* **Exercice court 1**
Dans le texte fourni, réécrivez sous forme de liste le paragraphe qui commence par « Istanbul même, la ville aimée » en conservant ses faits principaux.
* **Exercice court 2**
Répondez aux questions suivantes à partir du texte fourni.
(a) Combien de kilomètres ont été parcourus depuis Toulouse ?
(b) Combien de jours ont été passés à Tyros, et dans quelle région se trouve ce village ?
(c) Dans quel quartier d'Istanbul le filet de maquereau a-t-il été mangé ?

* **Texte fourni**
+ + + + + + +

5000 kilomètres parcourus depuis Toulouse : ils ont filé bien vite, à tous les sens du terme.
Les quatre jours merveilleux passés à Tyros, dans le Péloponnèse, ne sont déjà plus qu'un souvenir. Et pourtant, nous serions bien restés là, finalement, dans ce petit village perché, si paisible. Qu'allons-nous chercher à l'autre bout du monde, sur des routes impitoyables, dans des pays à la bureaucratie impossible, aux douaniers soupçonneux et aux pandores imprévisibles ?
Malgré la crise, Tyros est l'endroit où l'on peut être le plus heureux au monde, mais, puisque nous l'avons décidé, alors, partons.
Istanbul même, la ville aimée, ne nous a pas retenu plus de deux jours. Le temps d'un bref pélerinage à Sainte Sophie et à l'Hippodrome, d'une montée en haut du parc Gulhane pour suivre, sans jamais se lasser, le trafic incessant sur le Bosphore, puis d'une descente à Eminönü pour engloutir un délicieux filet de maquereau entre deux tranches de pain, mal assis sur des tabourets bas en plastique, au milieu de la foule qui se presse vers les navettes de la rive asiatique .

+ + + + + + +

* **Extraits des lignes**
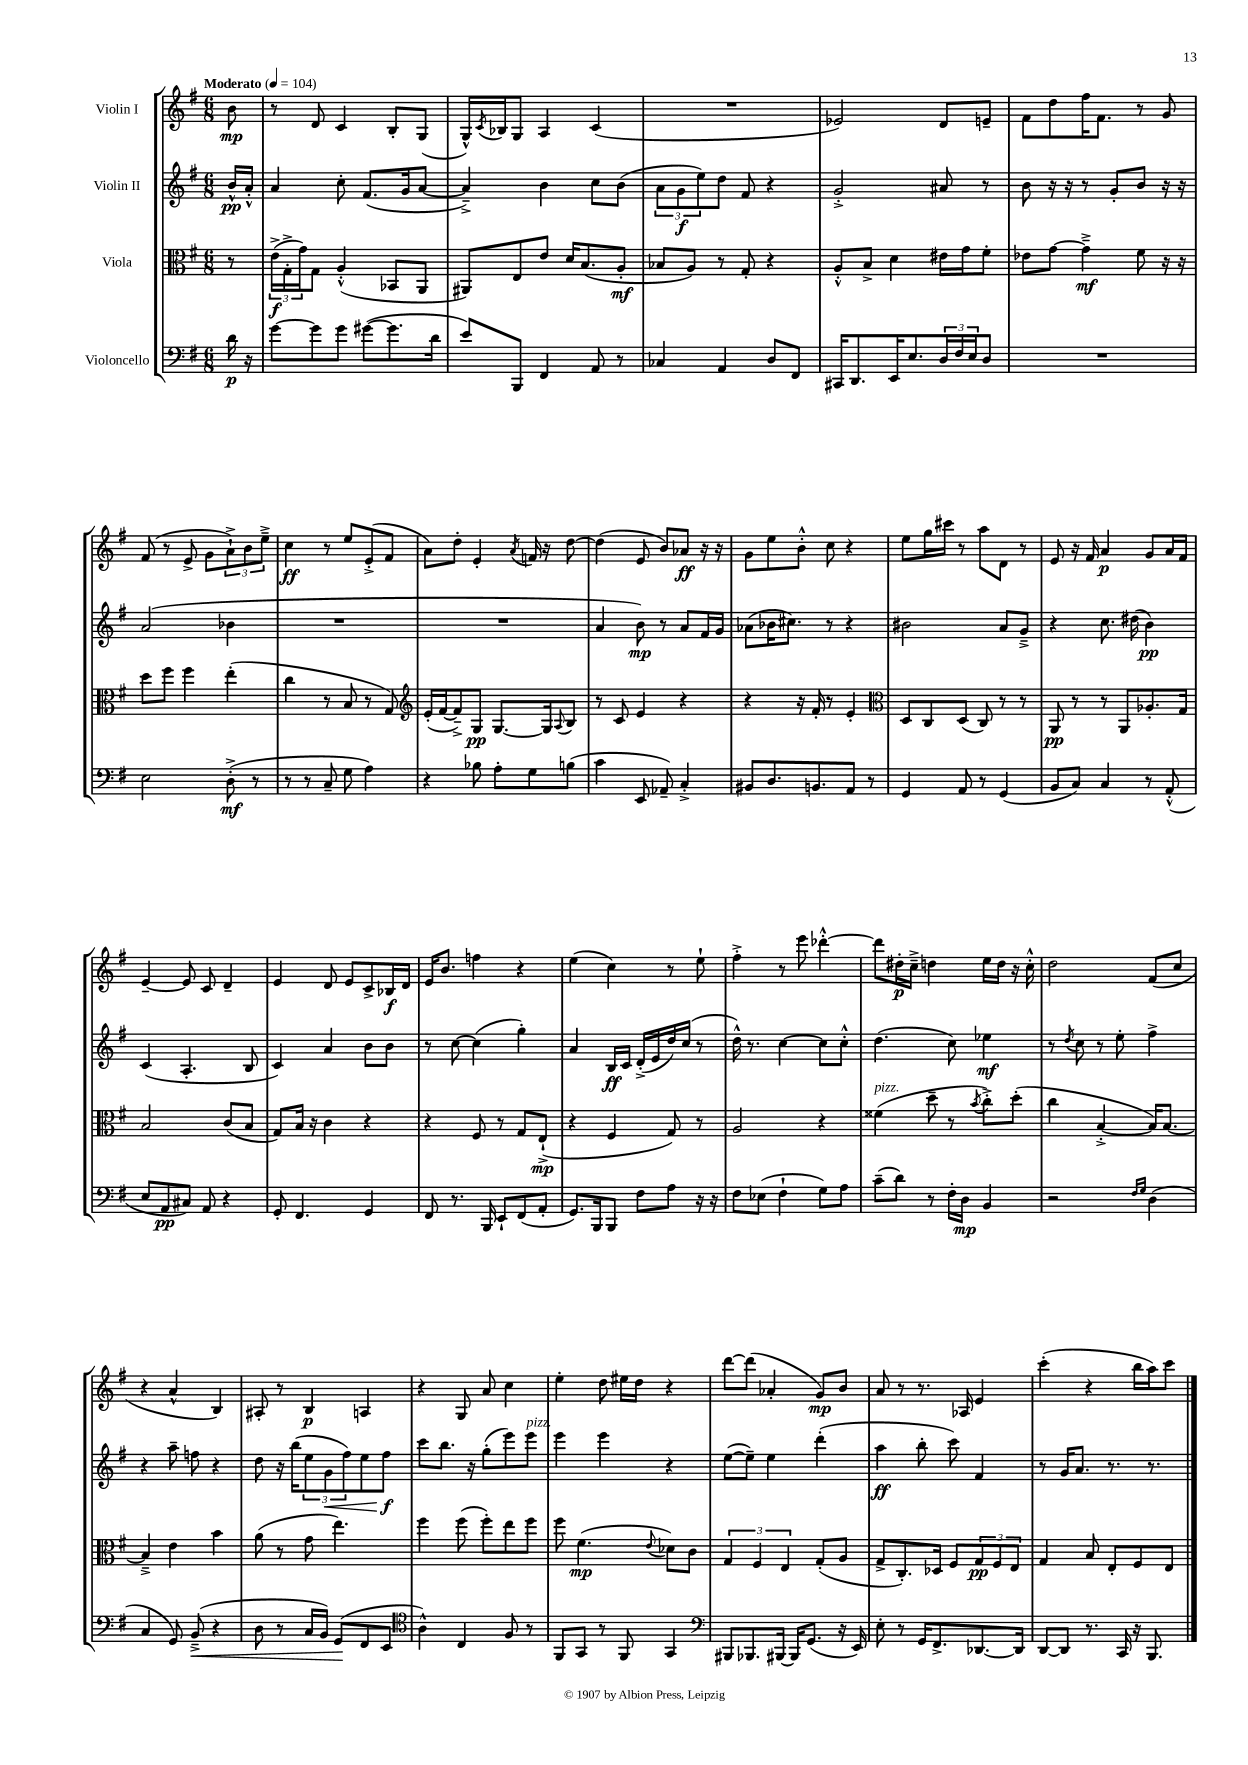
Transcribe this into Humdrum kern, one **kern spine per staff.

**kern	**dynam	**kern	**dynam	**kern	**dynam	**kern	**dynam
*part4	*part4	*part3	*part3	*part2	*part2	*part1	*part1
*staff4	*staff4	*staff3	*staff3	*staff2	*staff2	*staff1	*staff1
*I"Violoncello	*	*I"Viola	*	*I"Violin II	*	*I"Violin I	*
*clefF4	*	*clefC3	*	*clefG2	*	*clefG2	*
*k[f#]	*	*k[f#]	*	*k[f#]	*	*k[f#]	*
*M6/8	*	*M6/8	*	*M6/8	*	*M6/8	*
*MM104	*	*MM104	*	*MM104	*	*MM104	*
=	=	=	=	=	=	=	=
!	!	!	!	!	!	!LO:TX:a:B:t=Moderato	!
16d\	p	8r	.	16b^^/LL	pp	8b\	mp
16r	.	.	.	16a'^^/JJ	.	.	.
=1	=1	=1	=1	=1	=1	=1	=1
[8g\L	.	(24e^\LL	f	4a/	.	8r	.
.	.	24G'^\	.	.	.	.	.
.	.	24g\J)	.	.	.	.	.
8g\]	.	8G\J	.	.	.	8d/	.
8g\J	.	(4A'^^/	.	8cc'\	.	4c/	.
([8g#X\L	.	.	.	(8.f#/L	.	.	.
8.g#\]	.	8BB-X/L	.	.	.	8B'/L	.
.	.	.	.	16g/k	.	.	.
.	.	8AA/J	.	[8a/J	.	(8G/J	.
16d\Jk	.	.	.	.	.	.	.
=2	=2	=2	=2	=2	=2	=2	=2
8e/L)	.	8AA#X/L)	.	4a~^/])	.	16G^^/LL)	.
.	.	.	.	.	.	8qc/	.
.	.	.	.	.	.	16B-X/J	.
8BBB/J	.	8E/	.	.	.	8G/J	.
4FF#/	.	8e/J	.	4b\	.	4A/	.
.	.	16d/KL	.	.	.	.	.
.	.	(8.B/	.	.	.	.	.
8AA/	.	.	.	8cc\L	.	(4c/	.
8r	.	8A'/J	mf	(8b\J	.	.	.
=3	=3	=3	=3	=3	=3	=3	=3
4C-X/	.	8B-X/L	.	12a\L	.	2.r	.
.	.	.	.	12g\	f	.	.
.	.	8A/J)	.	.	.	.	.
.	.	.	.	12ee\)	.	.	.
4AA/	.	8r	.	8dd\J	.	.	.
.	.	8G'/	.	8f#/	.	.	.
8D/L	.	4r	.	4r	.	.	.
8FF#/J	.	.	.	.	.	.	.
=4	=4	=4	=4	=4	=4	=4	=4
16CC#X/KL	.	8A'^^/L	.	2g'^/	.	2e-X/)	.
8.DD/	.	.	.	.	.	.	.
.	.	8B^/J	.	.	.	.	.
16EE/K	.	4d\	.	.	.	.	.
8.E/	.	.	.	.	.	.	.
24D/L	.	16e#X\LL	.	8a#X/	.	8d/L	.
24F#/	.	.	.	.	.	.	.
.	.	16g\J	.	.	.	.	.
24E/J	.	.	.	.	.	.	.
8D/J	.	8f#'\J	.	8r	.	8en~/J	.
=5	=5	=5	=5	=5	=5	=5	=5
2.r	.	8e-X\L	.	8b\	.	8f#\L	.
.	.	[8g\J	.	16r	.	8dd\	.
.	.	.	.	16r	.	.	.
.	.	4g~^\]	mf	8r	.	16ff#\K	.
.	.	.	.	.	.	8.f#\J	.
.	.	.	.	8g'/L	.	.	.
.	.	8f#\	.	8b/J	.	8r	.
.	.	16r	.	16r	.	8g/	.
.	.	16r	.	16r	.	.	.
!!LO:LB:g=z
=6	=6	=6	=6	=6	=6	=6	=6
2E\	.	8dd\L	.	(2a/	.	(8f#/	.
.	.	8ff#\J	.	.	.	8r	.
.	.	4ff#\	.	.	.	8e^/	.
.	.	.	.	.	.	8g\L	.
(8D'^\	mf	(4ee'\	.	4b-X\	.	12a`^\)	.
.	.	.	.	.	.	12b\	.
8r	.	.	.	.	.	.	.
.	.	.	.	.	.	12ee~^\J	.
=7	=7	=7	=7	=7	=7	=7	=7
8r	.	4cc\	.	2.r	.	4cc\	ff
8r	.	.	.	.	.	.	.
8C~/	.	8r	.	.	.	8r	.
8G\	.	8B/	.	.	.	8ee/L	.
4A\)	.	8r	.	.	.	(8e'^/	.
.	.	8G/)	.	.	.	8f#/J	.
=8	=8	=8	=8	=8	=8	=8	=8
*	*	*clefG2	*	*	*	*	*
4r	.	(16e'/LL	.	2.r	.	8a\L)	.
.	.	[16f#/J	.	.	.	.	.
.	.	8f#~^/])	.	.	.	8dd'\J	.
8B-X\	.	8G/J	pp	.	.	4e'/	.
8A'\L	.	[8.G/L	.	.	.	.	.
.	.	.	.	.	.	8qa/	.
8G\	.	.	.	.	.	16fn/	.
.	.	16G/k]	.	.	.	16r	.
.	.	8qqA/	.	.	.	.	.
(8Bn\J	.	8B/J	.	.	.	[8dd\	.
=9	=9	=9	=9	=9	=9	=9	=9
4c\	.	8r	.	4a/	.	(4dd\]	.
.	.	8c/	.	.	.	.	.
8EE/	.	4e/	.	8b\)	mp	8e/	.
8AA-X~/)	.	.	.	8r	.	8b/L)	.
4C'^/	.	4r	.	8a/L	.	8a-X/J	ff
.	.	.	.	16f#/L	.	16r	.
.	.	.	.	16g/JJ	.	16r	.
=10	=10	=10	=10	=10	=10	=10	=10
8BB#X/L	.	4r	.	(8a-X\L	.	8g\L	.
8.D/	.	.	.	16b-X\K	.	8ee\	.
.	.	.	.	8.cc#X\J)	.	.	.
.	.	16r	.	.	.	8b'^^\J	.
8.BBn/	.	16f#'/	.	.	.	.	.
.	.	8r	.	8r	.	8cc\	.
8AA/J	.	4e'/	.	4r	.	4r	.
8r	.	.	.	.	.	.	.
=11	=11	=11	=11	=11	=11	=11	=11
*	*	*clefC3	*	*	*	*	*
4GG/	.	8D/L	.	2b#X\	.	8ee\L	.
.	.	8C/	.	.	.	16gg\L	.
.	.	.	.	.	.	16ccc#X\JJ	.
8AA/	.	(8D/J	.	.	.	8r	.
8r	.	8C/)	.	.	.	8aa\L	.
(4GG/	.	8r	.	8a/L	.	8d\J	.
.	.	8r	.	8g~^/J	.	8r	.
=12	=12	=12	=12	=12	=12	=12	=12
8BB/L	.	8AA/	pp	4r	.	8e/	.
8C/J)	.	8r	.	.	.	16r	.
.	.	.	.	.	.	16f#/	.
4C/	.	8r	.	8.cc\	.	4a/	p
.	.	8AA/L	.	.	.	.	.
.	.	.	.	(16dd#X\	.	.	.
8r	.	8.A-X'/	.	4b\)	pp	8g/L	.
(8AA'^^/	.	.	.	.	.	16a/L	.
.	.	16G/Jk	.	.	.	16f#/JJ	.
!!LO:LB:g=z
=13	=13	=13	=13	=13	=13	=13	=13
8E/L	.	2B/	.	(4c/	.	[4e~/	.
8AA/	pp	.	.	.	.	.	.
8C#X/J)	.	.	.	4.A'/	.	8e/]	.
8AA/	.	.	.	.	.	8c/	.
4r	.	(8c/L	.	.	.	4d~/	.
.	.	8B/J	.	8B/	.	.	.
=14	=14	=14	=14	=14	=14	=14	=14
8GG'/	.	8G/L)	.	4c/)	.	4e/	.
4.FF#/	.	16B/Jk	.	.	.	.	.
.	.	16r	.	.	.	.	.
.	.	4c\	.	4a/	.	8d/	.
.	.	.	.	.	.	8e/L	.
4GG/	.	4r	.	8b\L	.	8c^/	.
.	.	.	.	8b\J	.	16B-X/L	f
.	.	.	.	.	.	16d/JJ	.
=15	=15	=15	=15	=15	=15	=15	=15
8FF#/	.	4r	.	8r	.	16e/KL	.
.	.	.	.	.	.	8.b/J	.
8.r	.	.	.	[8cc\	.	.	.
.	.	8F#/	.	(4cc\]	.	4ffn\	.
16BBB/	.	.	.	.	.	.	.
8EE`/L	.	8r	.	.	.	.	.
(8FF#/	.	8G/L	.	4gg'\)	.	4r	.
8AA'/J	.	(8E`^/J	mp	.	.	.	.
=16	=16	=16	=16	=16	=16	=16	=16
8.GG/L)	.	4r	.	4a/	.	(4ee\	.
16BBB/k	.	.	.	.	.	.	.
8BBB/J	.	4F#/	.	16B/LL	ff	4cc\)	.
.	.	.	.	16c/JJ	.	.	.
8F#\L	.	.	.	(16d'^/LL	.	.	.
.	.	.	.	16e/	.	.	.
8A\J	.	8G/)	.	16dd/)	.	8r	.
.	.	.	.	(16cc/JJ	.	.	.
16r	.	8r	.	8r	.	8ee`\	.
16r	.	.	.	.	.	.	.
=17	=17	=17	=17	=17	=17	=17	=17
8F#\L	.	2A/	.	16dd^^\)	.	4ff#'^\	.
.	.	.	.	8.r	.	.	.
(8E-X\J	.	.	.	.	.	.	.
4F#`\	.	.	.	[4cc\	.	8r	.
.	.	.	.	.	.	8eee\	.
8G\L)	.	4r	.	8cc\L]	.	[4ddd-X'^^\	.
8A\J	.	.	.	8cc'^^\J	.	.	.
=18	=18	=18	=18	=18	=18	=18	=18
!	!	!LO:TX:a:i:t=pizz.	!	!	!	!	!
(8c~\L	.	(4f##X\	.	(4.dd\	.	8ddd-\L]	.
8d\J)	.	.	.	.	.	16dd#X'\L	p
.	.	.	.	.	.	16cc~^\JJ	.
8r	.	8dd~\	.	.	.	4ddn\	.
16F#'\LL	.	8r	.	8cc\)	.	.	.
16D\JJ	mp	.	.	.	.	.	.
.	.	8qb/	.	.	.	.	.
4BB/	.	8cc'^\L)	.	4ee-X\	mf	16ee\LL	.
.	.	.	.	.	.	16dd\JJ	.
.	.	(8dd'\J	.	.	.	16r	.
.	.	.	.	.	.	16cc'^^\	.
=19	=19	=19	=19	=19	=19	=19	=19
2r	.	4cc\	.	8r	.	2dd\	.
.	.	.	.	8qdd/	.	.	.
.	.	.	.	8cc\	.	.	.
.	.	[4B'^/	.	8r	.	.	.
.	.	.	.	8ee'\	.	.	.
16qqF#/LL	.	.	.	.	.	.	.
16qqG/JJ	.	.	.	.	.	.	.
(4D\	.	16B/KL])	.	4ff#^\	.	(8f#/L	.
.	.	[8.B/J	.	.	.	.	.
.	.	.	.	.	.	8cc/J	.
!!LO:LB:g=z
=20	=20	=20	=20	=20	=20	=20	=20
4C/	.	4B~^/]	.	4r	.	4r	.
8GG/)	.	4e\	.	8aa~\	.	4a^^/	.
!	!LO:HP:b	!	!	!	!	!	!
(8BB~^/	<	.	.	8ffn\	.	.	.
4r	.	4b\	.	4r	.	4B/)	.
=21	=21	=21	=21	=21	=21	=21	=21
8D\	.	(8a\	.	8dd\	.	8A#X'/	.
8r	.	8r	.	16r	.	8r	.
.	.	.	.	(16bb\KL	.	.	.
16C/LL	.	8g\	.	12ee\	.	4B/	p
16BB/JJ)	.	.	.	.	.	.	.
!	!	!	!	!	!LO:HP:b	!	!
.	.	.	.	12g\	<	.	.
(8GG/L	.	4.ee\)	.	.	.	.	.
.	.	.	.	12ff#\)	.	.	.
8FF#/	[	.	.	8ee\	.	4An/	.
8EE/J	.	.	.	8ff#\J	f	.	.
.	.	.	.	.	[	.	.
=22	=22	=22	=22	=22	=22	=22	=22
*clefC4	*	*	*	*	*	*	*
4A^^\)	.	4ff#\	.	8ccc\L	.	4r	.
.	.	.	.	8.bb\J	.	.	.
4C/	.	(8ff#\	.	.	.	8G/	.
.	.	.	.	16r	.	.	.
.	.	8ff#'\L)	.	(8gg'\L	.	8a/	.
8F#/	.	8ee\	.	8eee\)	.	4cc\	.
!	!	!	!	!LO:TX:a:i:t=pizz.	!	!	!
8r	.	8ff#\J	.	8eee\J	.	.	.
=23	=23	=23	=23	=23	=23	=23	=23
8FF#/L	.	8ff#\	.	4eee\	.	4ee'\	.
8GG/J	.	(4.f#\	mp	.	.	.	.
8r	.	.	.	4eee\	.	8dd\	.
8FF#/	.	.	.	.	.	16ee#X\LL	.
.	.	.	.	.	.	16dd\JJ	.
.	.	8qqe/	.	.	.	.	.
4GG/	.	8d-X\L)	.	4r	.	4r	.
.	.	8c\J	.	.	.	.	.
=24	=24	=24	=24	=24	=24	=24	=24
*clefF4	*	*	*	*	*	*	*
8BBB#X/L	.	6G/	.	([8ee\L	.	[8ddd\L	.
8.BBB-X/	.	.	.	8ee~\J])	.	(8ddd\J]	.
.	.	6F#/	.	.	.	.	.
.	.	.	.	4ee\	.	4a-X'/	.
[16BBB#X/Jk	.	.	.	.	.	.	.
.	.	6E/	.	.	.	.	.
16BBB#/KL]	.	.	.	.	.	.	.
(8.GG/J	.	.	.	.	.	.	.
.	.	(8G'/L	.	(4ddd'\	.	8g/L)	mp
16r	.	8A/J	.	.	.	8b/J	.
16EE/)	.	.	.	.	.	.	.
=25	=25	=25	=25	=25	=25	=25	=25
8E'\	.	8G^/L	.	4aa\	ff	8a/	.
8r	.	8.C'/)	.	.	.	8r	.
16GG/KL	.	.	.	8bb'\	.	8.r	.
8.FF#^/	.	16D-X/Jk	.	.	.	.	.
.	.	8F#/L	.	8ccc\)	.	.	.
.	.	.	.	.	.	16A-X/	.
[8.DD-X/	.	12G/	pp	4f#/	.	4e/	.
.	.	12F#/	.	.	.	.	.
.	.	12E/J	.	.	.	.	.
16DD-/Jk]	.	.	.	.	.	.	.
=26	=26	=26	=26	=26	=26	=26	=26
[8DD/L	.	4G/	.	8r	.	(4ccc'\	.
8DD/J]	.	.	.	16g/KL	.	.	.
.	.	.	.	8.a/J	.	.	.
8.r	.	8B/	.	.	.	4r	.
.	.	8E'/L	.	8.r	.	.	.
16CC/	.	.	.	.	.	.	.
16r	.	8F#/	.	.	.	16bb\LL	.
8.BBB/	.	.	.	8.r	.	16aa\J)	.
.	.	8E/J	.	.	.	8ccc\J	.
==	==	==	==	==	==	==	==
*-	*-	*-	*-	*-	*-	*-	*-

+ + + + + + +

* **Réponse complète 1**
- Le séjour à Istanbul n'a pas duré plus de deux jours.
- Il y a eu une brève visite à Sainte-Sophie et à l'Hippodrome.
- Il y a eu une montée en haut du parc Gulhane pour observer le trafic sur le Bosphore.
- Il y a eu une descente à Eminönü pour manger un filet de maquereau entre deux tranches de pain, sur des tabourets bas en plastique, au milieu de la foule qui se dirige vers les navettes de la rive asiatique.

* **Réponse complète 2**
(a) 5000 kilomètres.
(b) Quatre jours, dans le Péloponnèse.
(c) À Eminönü.